* [SELECTED EXCERPT]:
──────────────────────────────
Lottoland’s violations included the fact that players frequently changing deposit limits was not considered a marker of harm and thus a cause for intervention, the regulator said on Thursday.
Customer interactions were often generic, mostly an email detailing responsible gambling tools available, and “there was little evidence of interactions being adapted” to the extent of possible harm, the commission said.
Further, there was no evidence of adequate financial and affordability reviews conducted to determine whether a player was being harmed or at risk of harm.
The company did not effectively review bank statements supplied by players to prove addresses, nor did it restrict accounts following source-of-funds requests, which violated required anti-money laundering policies.
It allowed customers to register third-party debit cards, including those to a different name to their account, the regulator said.
Lottoland relied too heavily on ineffective threshold prompts and inadequate information to determine how much players should be allowed to spend based on their income or wealth, the commission wrote.
Lottoland, under its corporate name EU Lotto, has been fined previously in the UK and Sweden, and the Gibraltar-based betting company has drawn controversy in countries ranging from Australia to Germany to Ireland because of to its lottery betting business model.
Conditions mandated as a part of the UK fine include extensive independent auditing. The regulator said Lottoland’s failures occurred between October 2019 and November 2020.
In a statement, Lottoland said the fine was “related to legacy issues around some of our compliance controls which have now been addressed”.
Remedial action taken included increased investment in compliance functions, including doubling headcount, bringing in third-party support, a review of key policies and automating some systems.
──────────────────────────────
* [SOURCE MATERIAL]:
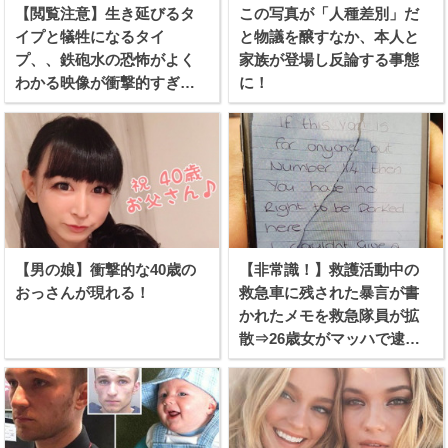
【閲覧注意】生き延びるタ
この写真が「人種差別」だ
イプと犠牲になるタイ
と物議を醸すなか、本人と
プ、、鉄砲水の恐怖がよく
家族が登場し反論する事態
わかる映像が衝撃的すぎ
に！
る！
【男の娘】衝撃的な40歳の
【非常識！】救護活動中の
おっさんが現れる！
救急車に残された暴言が書
かれたメモを救急隊員が拡
散⇒26歳女がマッハで逮捕
される！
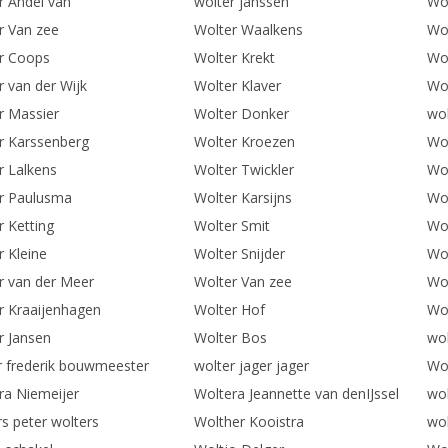
r Andel van
wolter janssen
Wo
r Van zee
Wolter Waalkens
Wo
r Coops
Wolter Krekt
Wo
r van der Wijk
Wolter Klaver
Wol
r Massier
Wolter Donker
wol
r Karssenberg
Wolter Kroezen
Wol
r Lalkens
Wolter Twickler
Wo
r Paulusma
Wolter Karsijns
Wol
r Ketting
Wolter Smit
Wo
r Kleine
Wolter Snijder
Wol
r van der Meer
Wolter Van zee
Wol
r Kraaijenhagen
Wolter Hof
Wol
r Jansen
Wolter Bos
wol
r frederik bouwmeester
wolter jager jager
Wol
ra Niemeijer
Woltera Jeannette van denIJssel
wol
rs peter wolters
Wolther Kooistra
wol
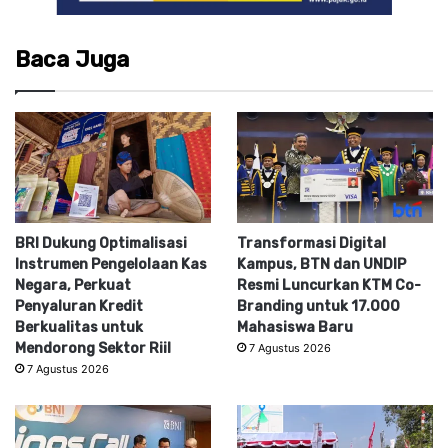
Baca Juga
BRI Dukung Optimalisasi
Transformasi Digital
Instrumen Pengelolaan Kas
Kampus, BTN dan UNDIP
Negara, Perkuat
Resmi Luncurkan KTM Co-
Penyaluran Kredit
Branding untuk 17.000
Berkualitas untuk
Mahasiswa Baru
Mendorong Sektor Riil
7 Agustus 2026
7 Agustus 2026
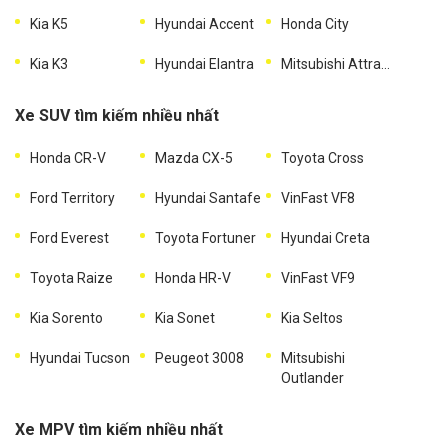
Kia K5
Hyundai Accent
Honda City
Kia K3
Hyundai Elantra
Mitsubishi Attrage
Xe SUV tìm kiếm nhiều nhất
Honda CR-V
Mazda CX-5
Toyota Cross
Ford Territory
Hyundai Santafe
VinFast VF8
Ford Everest
Toyota Fortuner
Hyundai Creta
Toyota Raize
Honda HR-V
VinFast VF9
Kia Sorento
Kia Sonet
Kia Seltos
Hyundai Tucson
Peugeot 3008
Mitsubishi
Outlander
Xe MPV tìm kiếm nhiều nhất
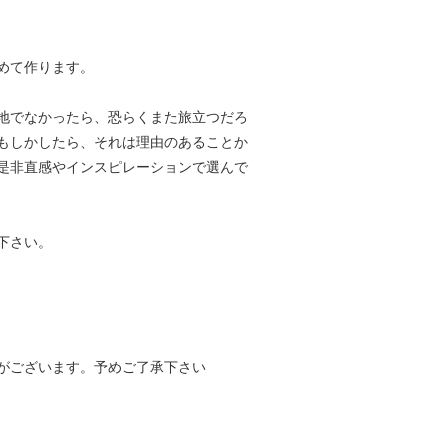
めて作ります。
地でなかったら、恐らくまた旅立つだろ
もしかしたら、それは理由のあることか
是非直感やインスピレーションで選んで
下さい。
がございます。予めご了承下さい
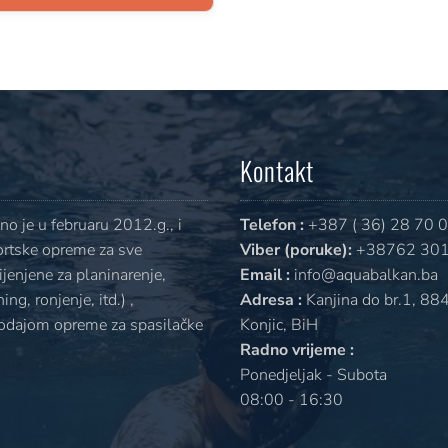
Kontakt
o je u februaru 2012.g., i
Telefon :
+387 ( 36) 28 70 
ortske opreme za sve
Viber (poruke):
+38762 301
jenjene za planinarenje,
Email :
info@aquabalkan.ba
ng, ronjenje, itd.) ,
Adresa :
Kanjina do br.1, 88
rodajom opreme za spasilačke
Konjic, BiH
Radno vrijeme :
Ponedjeljak - Subota
08:00 - 16:30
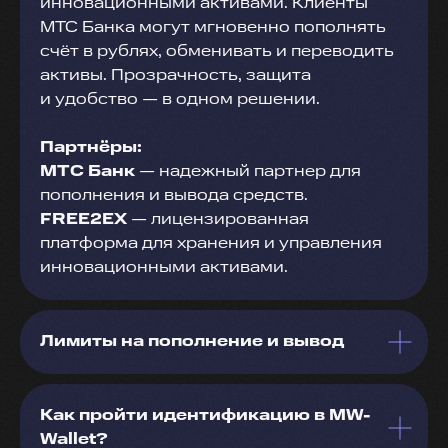
инновационными активами. Клиенты
МТС Банка могут мгновенно пополнять
счёт в рублях, обменивать и переводить
активы. Прозрачность, защита
и удобство — в одном решении.
Партнёры:
МТС Банк
— надежный партнер для
пополнения и вывода средств.
FREE2EX
— лицензированная
платформа для хранения и управления
инновационными активами.
Лимиты на пополнение и вывод
Как пройти идентификацию в MW-
Wallet?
──────────────────────────────
* [WRITTEN TASK]: Extract the part of the Lottoland fine excerpt from "Conditions mandated as" to "and November 2020.", copied word for word.

* [TASK ANSWER]:
Conditions mandated as a part of the UK fine include extensive independent auditing. The regulator said Lottoland’s failures occurred between October 2019 and November 2020.